=== Your assignment ===
Return only the lines of the listing below that run from the line with "ring dip: (588, 477)" through the line with "pinky tip: (678, 536)", both ends included, exactly as written.

*** Opening of Input ***

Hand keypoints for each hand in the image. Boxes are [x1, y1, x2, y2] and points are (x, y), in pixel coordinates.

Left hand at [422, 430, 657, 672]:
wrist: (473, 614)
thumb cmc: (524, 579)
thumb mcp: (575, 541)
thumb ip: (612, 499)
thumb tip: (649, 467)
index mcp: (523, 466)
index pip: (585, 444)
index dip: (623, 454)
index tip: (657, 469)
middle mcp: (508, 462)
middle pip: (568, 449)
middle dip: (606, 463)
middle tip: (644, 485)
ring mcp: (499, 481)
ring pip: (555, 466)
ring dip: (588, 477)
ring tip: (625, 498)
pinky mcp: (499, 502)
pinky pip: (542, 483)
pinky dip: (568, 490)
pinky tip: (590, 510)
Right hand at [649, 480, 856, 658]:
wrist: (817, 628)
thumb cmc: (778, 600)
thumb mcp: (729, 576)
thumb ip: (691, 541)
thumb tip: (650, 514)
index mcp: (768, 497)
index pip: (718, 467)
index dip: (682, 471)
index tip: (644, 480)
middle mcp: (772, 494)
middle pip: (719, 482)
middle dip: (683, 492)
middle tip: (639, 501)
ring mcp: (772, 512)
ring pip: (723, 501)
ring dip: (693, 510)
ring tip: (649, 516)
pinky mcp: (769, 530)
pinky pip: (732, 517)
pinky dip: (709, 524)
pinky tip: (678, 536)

*** Close of Input ***
*** Opening of Input ***

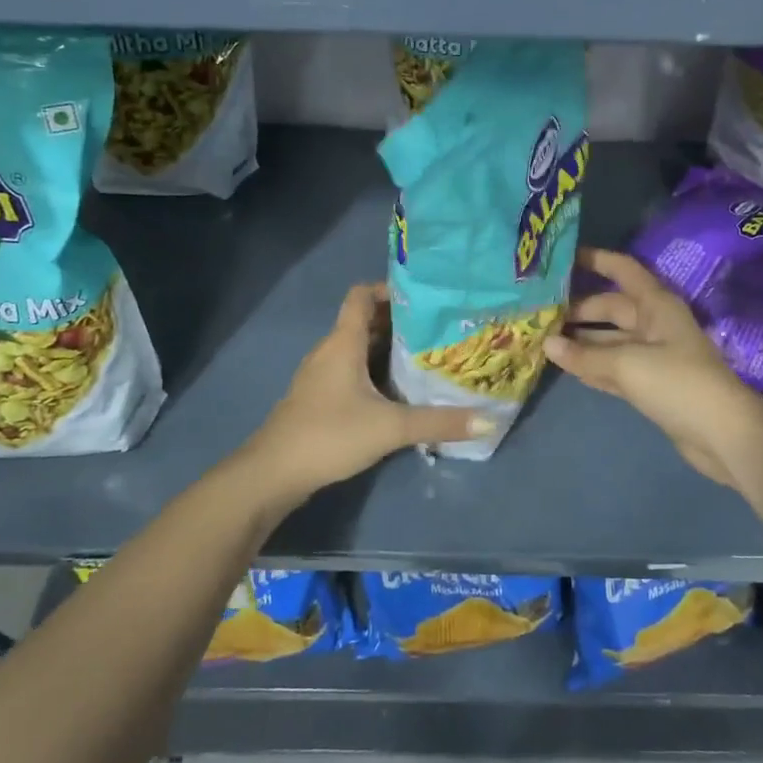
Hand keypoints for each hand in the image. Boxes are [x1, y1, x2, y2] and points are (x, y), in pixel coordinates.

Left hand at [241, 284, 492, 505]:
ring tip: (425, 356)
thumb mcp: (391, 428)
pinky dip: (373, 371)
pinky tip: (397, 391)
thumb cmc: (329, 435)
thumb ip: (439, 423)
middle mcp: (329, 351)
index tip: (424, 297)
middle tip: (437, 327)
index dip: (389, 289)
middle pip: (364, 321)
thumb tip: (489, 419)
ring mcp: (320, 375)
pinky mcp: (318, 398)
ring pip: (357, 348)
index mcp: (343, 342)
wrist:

*** Close of Input ***

=== Task solution ===
ring dip: (588, 477)
ring tip: (625, 498)
pinky mcp: (499, 502)
pinky pip: (542, 483)
pinky dip: (568, 490)
pinky tip: (590, 510)
Right hand at [649, 480, 856, 658]:
wrist: (817, 628)
thumb cmc: (778, 600)
thumb mcp: (729, 576)
thumb ip: (691, 541)
thumb tip: (650, 514)
index mcp: (768, 497)
index pip: (718, 467)
index dip: (682, 471)
index tip: (644, 480)
middle mcp: (772, 494)
middle pip: (719, 482)
middle dip: (683, 492)
middle tip: (639, 501)
ring mcp: (772, 512)
ring pip: (723, 501)
ring dip: (693, 510)
ring tip: (649, 516)
pinky mcp: (769, 530)
pinky pip: (732, 517)
pinky dip: (709, 524)
pinky tip: (678, 536)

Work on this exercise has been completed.